Lead researcher, professor Paul Harrison said: “Many of us who have experienced flu know how you don’t always feel completely better as quickly as you’ve been hoping or expecting to.”

The higher rate in the COVID-19 group could have been influenced by the fact that people may be more likely to seek care for long-term symptoms or the way symptoms are recorded for COVID-19.

On balance, the team revealed it was likely persistent symptoms were more common for COVID-19 than flu.

The research only looked for a signal of long-term symptoms.

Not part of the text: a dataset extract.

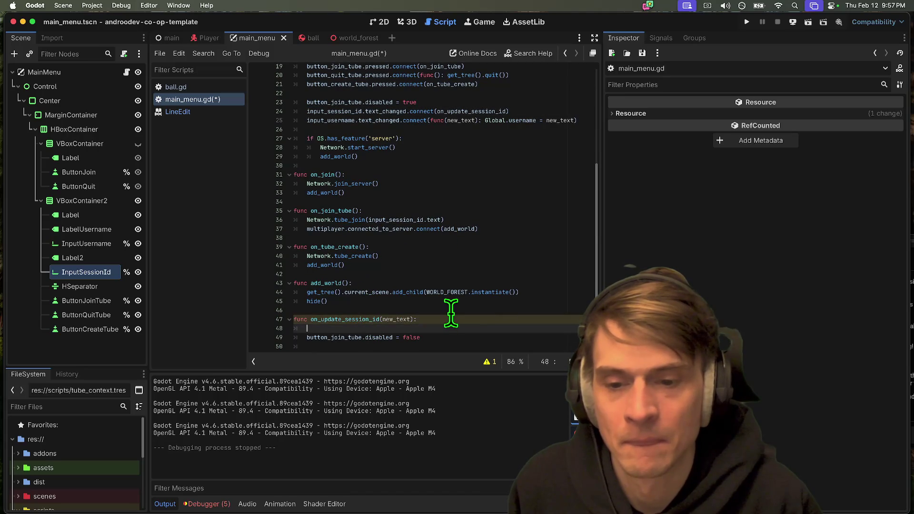
{"action": "scroll", "coordinate": [441, 313], "scroll_direction": "up", "scroll_amount": 6}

Limitations suggested that it is not known for how long those seeking help had experiences symptoms for with the paper suggesting it could have been days or weeks.

The severity of the symptoms was also not recorded, just whether patients were experiencing any long term effects.

The team acknowledged that more research was needed into the issue of long Covid, but said the study did also bring to attention how little is known about persistent ill-health caused by flu.

Doctor Max Taquet, part of the research team, said: “Long-term symptoms from flu have probably been overlooked before.”

It comes as another study from Oxford University revealed that over a third of COVID-19 patients have been diagnosed with at least one long Covid symptom.

This new study investigated long Covid in over 270,000 people recovering from COVID-19 infection, using data from the US-based TriNetX electronic health record network.

This study does not explain what causes long-COVID symptoms, nor how severe they are, nor how long they will last.

NIHR Academic Clinical Fellow, Doctor Max Taquet, who led the analyses said: “The results confirm that a significant proportion of people, of all ages, can be affected by a range of symptoms and difficulties in the six months after COVID-19 infection.

“These data complement findings from self-report surveys, and show that clinicians are diagnosing patients with these symptoms. We need appropriately configured services to deal with the current and future clinical need.”